My Sage Oracle comes with errors. The water does not come through the machine. The display shows these messages:

Service Change filter SCAL

Service Change filter CALE

Service Change filter ESCA

Does anyone have an idea of what is wrong?


----------



## h1udd (Sep 1, 2015)

Esca scal cale

all you are missing is the letter D and it spells descale

you you sure it's not scrolling "descale"


----------



## Mrboots2u (May 10, 2013)

you need to change the filter and descale..there are instructions in your manual


----------



## bsl (Jan 30, 2016)

Do you mean the water filter ?


----------



## Mrboots2u (May 10, 2013)

Do you have a manual ? Have you read it ?

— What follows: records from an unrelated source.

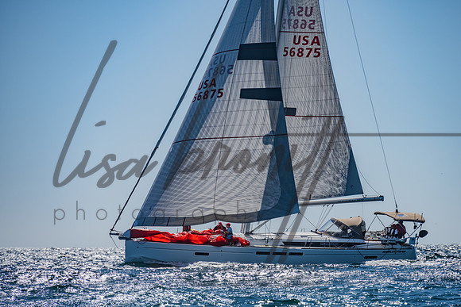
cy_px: 161
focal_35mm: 240
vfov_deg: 5.7
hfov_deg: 8.6
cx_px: 242
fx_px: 3068
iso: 160
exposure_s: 1/2000
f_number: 6.3
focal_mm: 200
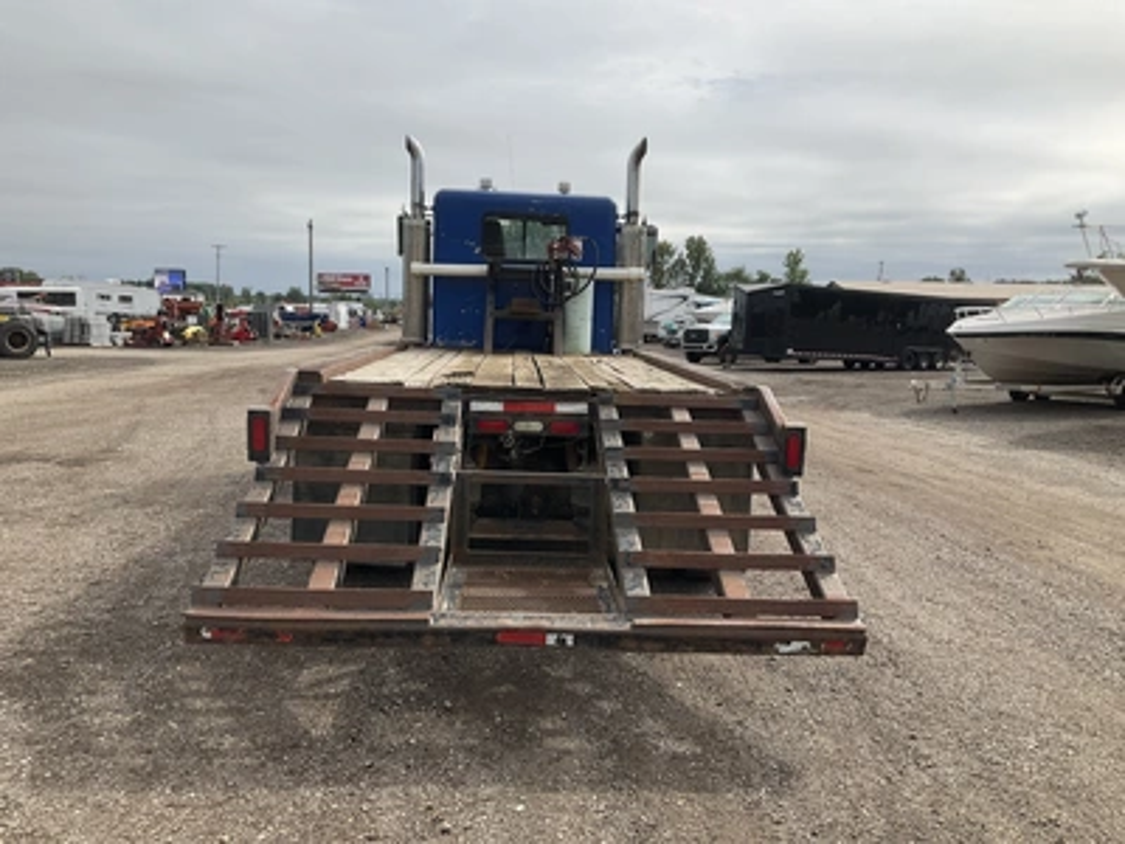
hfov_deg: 61.7
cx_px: 562
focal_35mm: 29
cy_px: 422
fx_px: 942
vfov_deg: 48.2
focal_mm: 3
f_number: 1.8
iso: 25
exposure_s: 1/2801
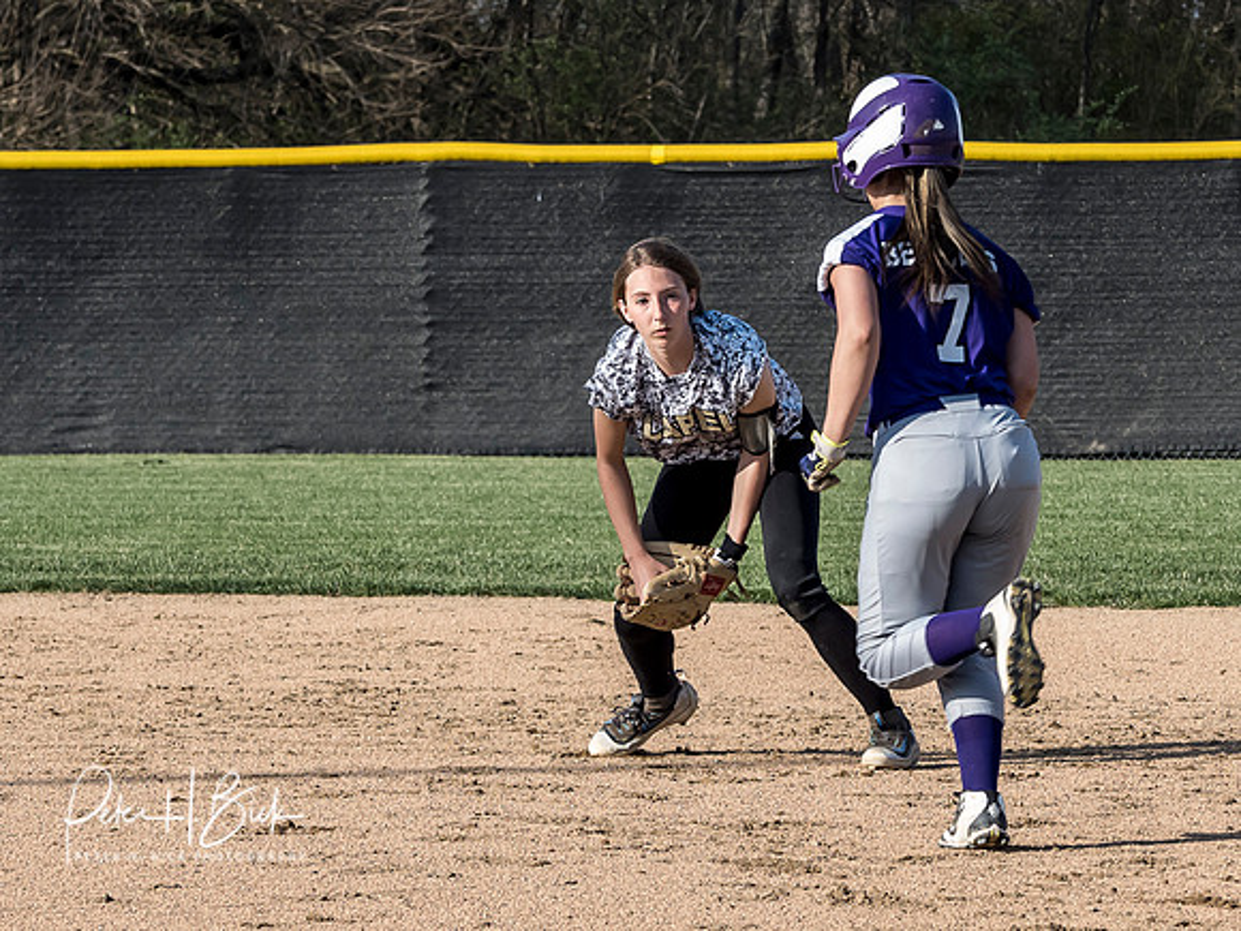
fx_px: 11037
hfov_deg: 6.4
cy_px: 487
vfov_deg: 4.8
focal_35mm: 308
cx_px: 697
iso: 400
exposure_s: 1/800
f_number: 5.6
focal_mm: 84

Page 25 on here refers to the descale error code

http://www.sageappliances.co.uk/media/mediaappearance/15596/BES980UK_IB_A13_LowRes_original.pdf


----------



## Mrboots2u (May 10, 2013)

Have you been following the other cleaning procedures too?

go to 1.49 for descale


----------



## bsl (Jan 30, 2016)

Yes of course I have the manual and read in the 

But I have not found these letter combinations SCAL, Cale ESCA.

I took the water filter out and so did it again, nice


----------



## Mrboots2u (May 10, 2013)

I would say it means you need to descale


----------



## bsl (Jan 30, 2016)

Thanks for the help


----------



## DavecUK (Aug 6, 2013)

Just never apply to go on the Countdown TV show!


----------